The following fixes an issue in the RTL combiner where we correctly
combine two vector sign-exxtends with a vector load
Trying 7, 9 -> 10:
7: r106:V4QI=[r119:DI]
REG_DEAD r119:DI
9: r108:V4HI=sign_extend(vec_select(r106:V4QI#0,parallel))
10: r109:V4SI=sign_extend(vec_select(r108:V4HI#0,parallel))
REG_DEAD r108:V4HI
to
modifying insn i2 9: r109:V4SI=sign_extend([r119:DI])
but since r106 is used we wrongly materialize it using a subreg:
modifying insn i3 10: r106:V4QI=r109:V4SI#0
which of course does not work for modes with more than one component.
Bootstrap and regtest ongoing on x86_64-unknown-linux-gnu.
Note the check allows subreg:V1QI reg:V1SI (which I think is OK).
There's no SCALAR_MODE_P, maybe the other checks guarantee it's
an integer mode so eventually SCALAR_INT_MODE_P covers everything
important (it wouldn't cover V1QI, not that that's important).

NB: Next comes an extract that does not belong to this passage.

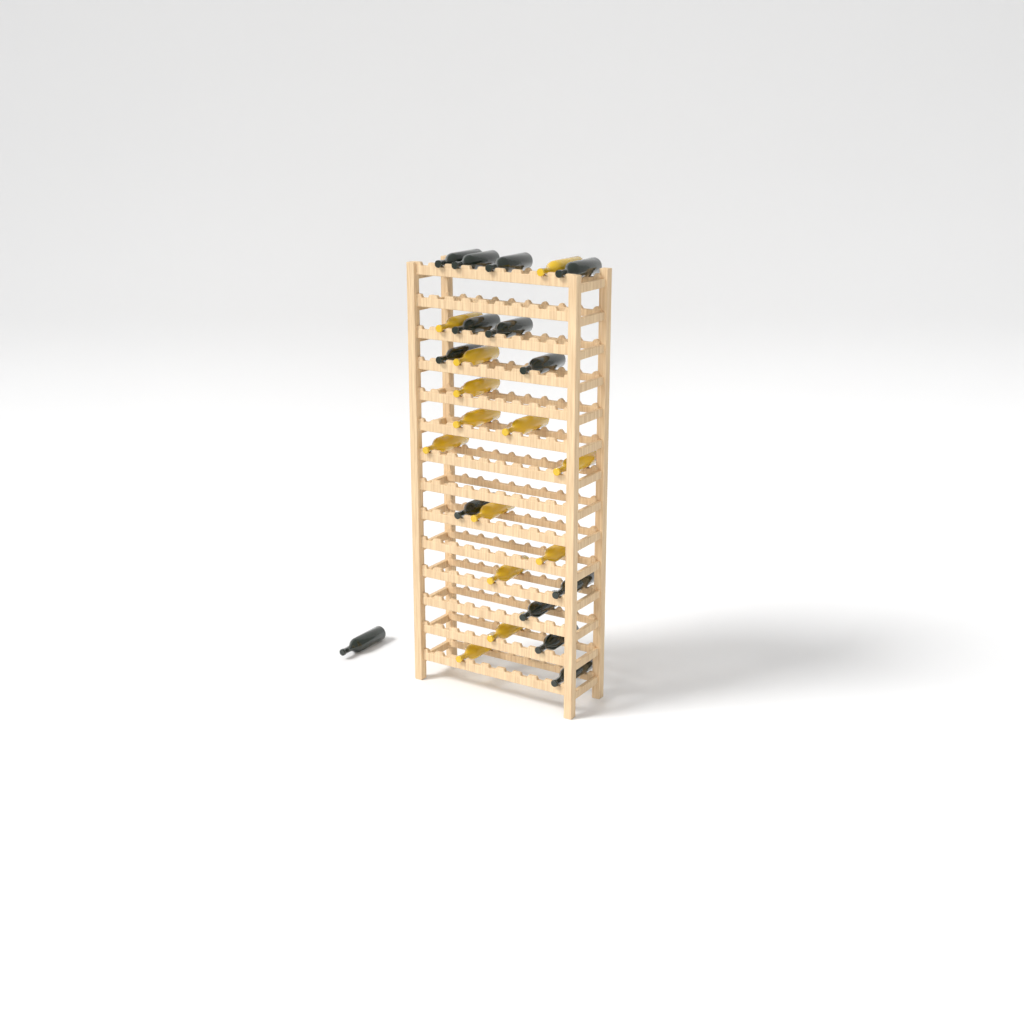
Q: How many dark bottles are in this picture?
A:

OK? Or do you prefer a different check - which?
Thanks,
Richard.
PR rtl-optimization/118662
* combine.cc (try_combine): When re-materializing a load
from an extended reg by a lowpart subreg make sure we're
dealing with single-component modes.
* gcc.dg/torture/pr118662.c: New testcase.
---
gcc/combine.cc | 5 +++++
gcc/testsuite/gcc.dg/torture/pr118662.c | 18 ++++++++++++++++++
2 files changed, 23 insertions(+)
create mode 100644 gcc/testsuite/gcc.dg/torture/pr118662.c
diff --git a/gcc/combine.cc b/gcc/combine.cc
index a2d4387cebe..4849603ba5e 100644
--- a/gcc/combine.cc
+++ b/gcc/combine.cc
@@ -3904,6 +3904,9 @@ try_combine (rtx_insn *i3, rtx_insn *i2, rtx_insn *i1,
rtx_insn *i0,
copy. This saves at least one insn, more if register allocation can
eliminate the copy.
+ We cannot do this if the involved modes have more than one elements,
+ like for vector or complex modes.
+
We cannot do this if the destination of the first assignment is a
condition code register. We eliminate this case by making sure
the SET_DEST and SET_SRC have the same mode.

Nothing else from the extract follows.